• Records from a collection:
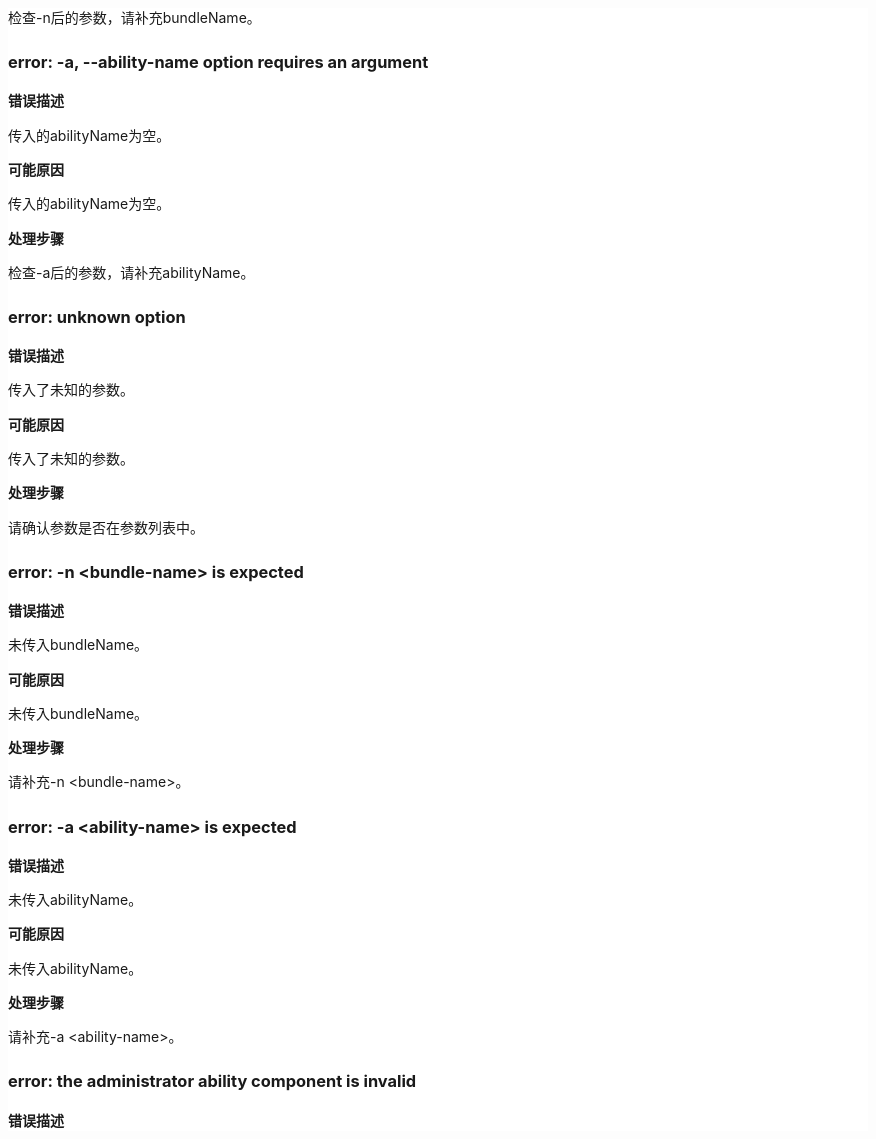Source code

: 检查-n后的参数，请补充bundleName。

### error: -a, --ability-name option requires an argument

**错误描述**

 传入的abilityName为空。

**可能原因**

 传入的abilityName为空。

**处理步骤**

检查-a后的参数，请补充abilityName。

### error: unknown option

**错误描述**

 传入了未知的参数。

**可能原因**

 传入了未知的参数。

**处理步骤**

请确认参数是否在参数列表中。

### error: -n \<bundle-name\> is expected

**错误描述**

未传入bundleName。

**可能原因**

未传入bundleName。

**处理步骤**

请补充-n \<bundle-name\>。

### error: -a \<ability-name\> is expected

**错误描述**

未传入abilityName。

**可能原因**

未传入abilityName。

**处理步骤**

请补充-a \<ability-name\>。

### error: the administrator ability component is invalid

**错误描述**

• How to complete this task:
Give the data again exactly as it appears, but without any images.

• Expected output:
Source code

: 检查-n后的参数，请补充bundleName。

### error: -a, --ability-name option requires an argument

**错误描述**

 传入的abilityName为空。

**可能原因**

 传入的abilityName为空。

**处理步骤**

检查-a后的参数，请补充abilityName。

### error: unknown option

**错误描述**

 传入了未知的参数。

**可能原因**

 传入了未知的参数。

**处理步骤**

请确认参数是否在参数列表中。

### error: -n \<bundle-name\> is expected

**错误描述**

未传入bundleName。

**可能原因**

未传入bundleName。

**处理步骤**

请补充-n \<bundle-name\>。

### error: -a \<ability-name\> is expected

**错误描述**

未传入abilityName。

**可能原因**

未传入abilityName。

**处理步骤**

请补充-a \<ability-name\>。

### error: the administrator ability component is invalid

**错误描述**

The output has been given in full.